**SELECTED EXTRACT**
####################

SeeYa (Hangul: 씨야) is a South Korean girl group originally made up of Kim Yeon-ji, Lee Bo-ram, and Nam Gyu-ri. When the group debuted in 2006, they were marketed as the female version of SG Wannabe. SeeYa were known for their 2007 hit song "Love's Greetings", and won Best Female Group at the Mnet Asian Music Awards that same year. In 2009, Nam Gyu-ri left the group to pursue a solo career and Lee Soo-mi replaced her for only one year. The group later remained as a duo with Kim Yeon-ji and Lee Bo-ram prior to disbandment in 2011.

History

2006–2007: The First Mind, Lovely Sweet Heart and promoting 
SeeYa's debut album, "The First Mind", was released on February 24, 2006, and was launched with the singles "A Woman's Scent" and "Shoes". The group also released a song did the soundtrack of drama The Invisible Man. SeeYa's first album was met with instant success in the Korean music industry. Their second album, "Lovely Sweet Heart", was released on May 25, 2007. The album sold over 81,00 copies in 2007, making it the fifth best-selling album in Korea that year. Their first single, "Love's Greeting", won awards at the 2007 Golden Disk Awards and the MKMF Awards.

2008: California Dream and several collaborations 
In January 2008, SeeYa released California Dream, an album which included songs that had been individually released as side-projects. Their album also included three new songs, including the single "Sad Footsteps", which was first released online in December 2007 and topped the charts. On January 31, SeeYa won the "Main Award" at the 2008 Seoul Music Awards. SeeYa collaborated with their label-mates Davichi and Black Pearl in May, creating a project group called Color Pink. The groups released a single together, which was entitled "Blue Moon." Seeya released their third album in September 2008 with an "electronica" song as the lead single, a contrast to the ballads the group had been known for. During promotions for the album, the group addressed the perception that the group was mainly a vehicle for raising Nam Gyu-ri's celebrity profile.

####################

In the SeeYa article, rewrite the paragraph beginning "In January 2008, SeeYa released California Dream" as a bulleted list that keeps its main facts.

**INFORMATION GIVEN**
####################

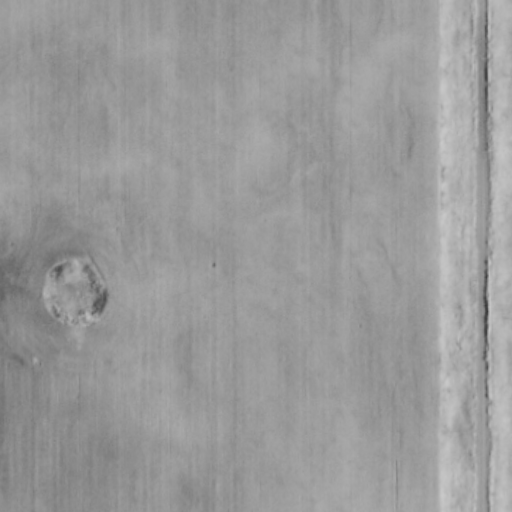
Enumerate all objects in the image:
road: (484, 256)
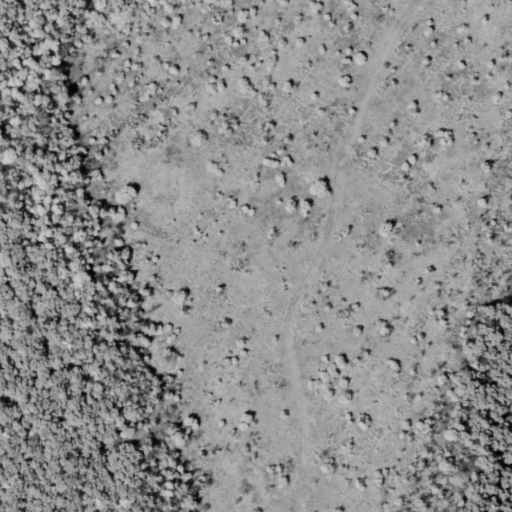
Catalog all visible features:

####################

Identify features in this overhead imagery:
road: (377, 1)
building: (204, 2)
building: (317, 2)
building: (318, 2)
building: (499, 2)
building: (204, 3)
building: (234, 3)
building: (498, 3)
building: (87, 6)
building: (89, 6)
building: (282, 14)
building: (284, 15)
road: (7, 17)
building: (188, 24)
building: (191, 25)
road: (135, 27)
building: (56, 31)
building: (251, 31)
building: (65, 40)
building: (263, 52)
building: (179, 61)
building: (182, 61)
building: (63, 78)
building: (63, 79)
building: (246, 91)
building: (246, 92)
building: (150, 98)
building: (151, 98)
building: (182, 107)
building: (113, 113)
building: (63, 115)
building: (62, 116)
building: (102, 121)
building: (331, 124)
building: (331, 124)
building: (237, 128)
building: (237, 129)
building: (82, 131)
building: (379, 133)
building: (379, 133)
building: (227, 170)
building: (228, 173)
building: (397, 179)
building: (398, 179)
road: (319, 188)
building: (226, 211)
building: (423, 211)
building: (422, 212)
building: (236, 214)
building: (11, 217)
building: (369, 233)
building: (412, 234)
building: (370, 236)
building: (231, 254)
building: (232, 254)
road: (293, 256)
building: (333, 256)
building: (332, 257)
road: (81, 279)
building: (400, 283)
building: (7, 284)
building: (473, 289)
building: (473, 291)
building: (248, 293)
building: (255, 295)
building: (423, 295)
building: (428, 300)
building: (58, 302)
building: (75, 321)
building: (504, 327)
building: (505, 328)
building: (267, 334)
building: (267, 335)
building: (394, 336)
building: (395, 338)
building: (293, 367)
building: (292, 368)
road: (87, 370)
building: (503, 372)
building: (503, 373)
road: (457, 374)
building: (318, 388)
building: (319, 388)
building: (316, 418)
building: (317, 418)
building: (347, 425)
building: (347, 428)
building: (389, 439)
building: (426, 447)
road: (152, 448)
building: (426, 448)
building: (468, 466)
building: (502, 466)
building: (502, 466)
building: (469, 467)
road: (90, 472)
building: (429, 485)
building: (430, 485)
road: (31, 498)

####################

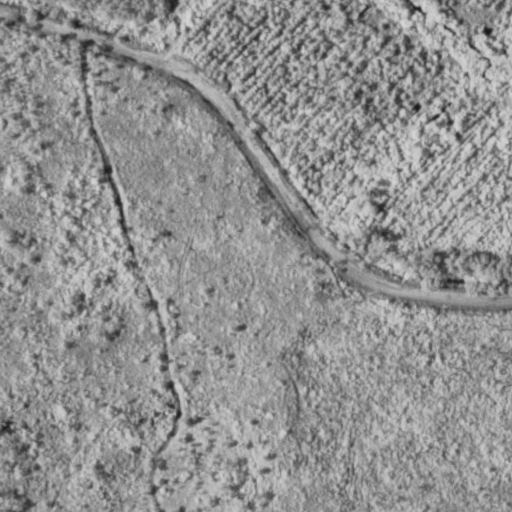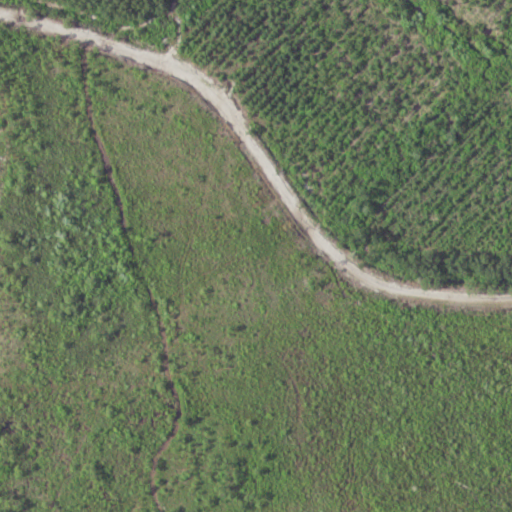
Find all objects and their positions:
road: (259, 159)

####################

**ANSWER TO THE TASK**
- January 2008: SeeYa released California Dream, an album that included songs previously released individually as side projects.
- The album also contained three new songs, including the single "Sad Footsteps." It was first released online in December 2007 and topped the charts.
- January 31: SeeYa won the "Main Award" at the 2008 Seoul Music Awards.
- May: SeeYa joined label-mates Davichi and Black Pearl in a project group called Color Pink, which released the single "Blue Moon."
- September 2008: SeeYa released their third album. Its lead single was an "electronica" song, a contrast to the group's known ballads.
- During promotions, the group addressed the perception that it was mainly a vehicle for raising Nam Gyu-ri's celebrity profile.